Question

What is the half-life of a Radium-226 if its decay rate is $0.000436$ ?
A) $t = 1237$
B) $t = 1365$
C) $t = 1440$
D) $t = 1590$

Answer 1

The given decay rate of Radium-226 we will use the growth function to find the general equation of the half-life of the radium-226. Then we will substitute the given values in the formula and rearrange the terms so that we can simplify it to our advantage.

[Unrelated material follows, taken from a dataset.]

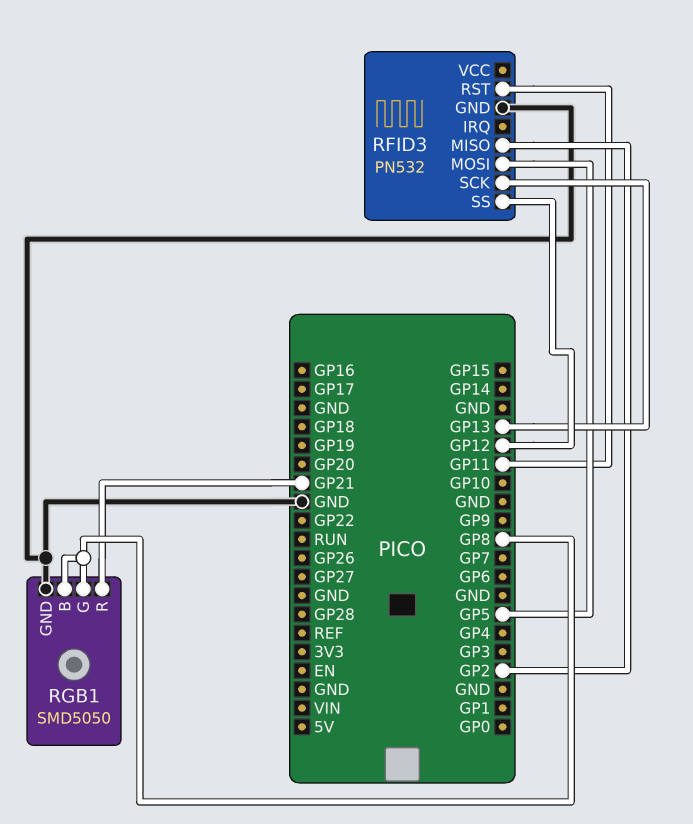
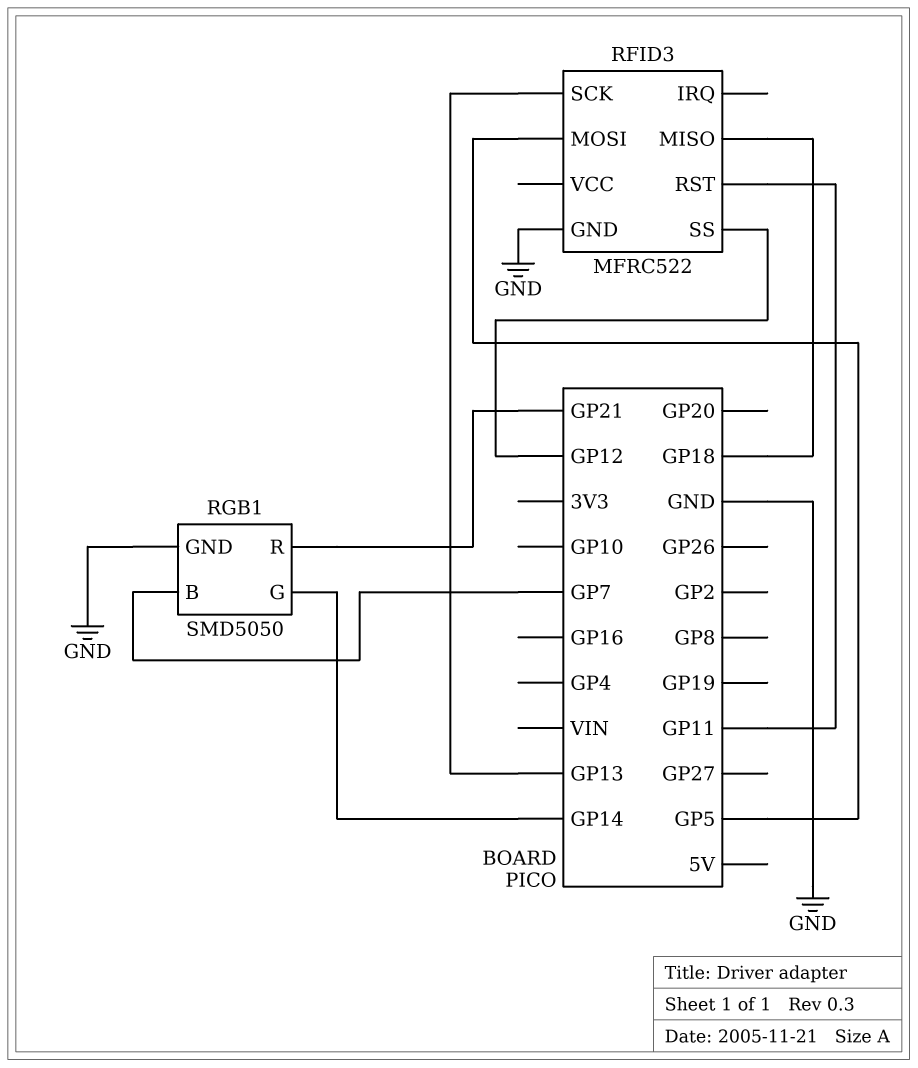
RFID3: PN532 -> MFRC522
RFID3 pin MISO: GP2 -> GP18
RGB1 pin B: GP8 -> GP7
RGB1 pin G: GP8 -> GP14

Complete step by step answer:
The given decay rate of the Radium-226 is $0.000436$ .
That means Radium is decaying at this rate.
We need to find the amount of time it will take to become half of its half-life of the Radium-226.
We know that the exponential growth function is given by the following:
$A = {A_0}{e^{ - rt}}$ … (1)
In the above formula first understand what each term indicates.
The term $A$ is the mass of the radium present at time $t$ and $r$ is the decay rate.
This implies that ${A_0}$ indicates the amount of Radium-226 present at time $t = 0$.
Therefore, we need to find the time at which the amount is half that means we need to find $t$ for which $A = \dfrac{1}{2}{A_0}$ .
Substitute this in the equation (1).
$\dfrac{1}{2}{A_0} = {A_0}{e^{ - rt}}$
We can cancel ${A_0}$ from both sides and substitute $r = 0.000436$ .
Therefore,
$\dfrac{1}{2} = {e^{0.000436t}}$
Since the variable is in the exponent, we will take logarithm on both sides.
$\ln \left( {\dfrac{1}{2}} \right) = - 0.000436t$
Note that $\ln \left( {\dfrac{1}{2}} \right) = - 0.6391$ .
Simplify the above equation for $t$ as follows:
$t = \dfrac{1}{{0.000436}} \times 0.6391$
This gives us an approximate answer as follows:
$t \approx 1590$
Thus, the correct answer is D.

Note:
Note that the given data is about the radioactive element Radium-226. The decay rate is given so we will use the decay rate and the exponential growth function to calculate the half-life. There are two types of logarithmic: one is $\log$ and the other is $\ln$, so correct logarithmic is used to determine the correct solution.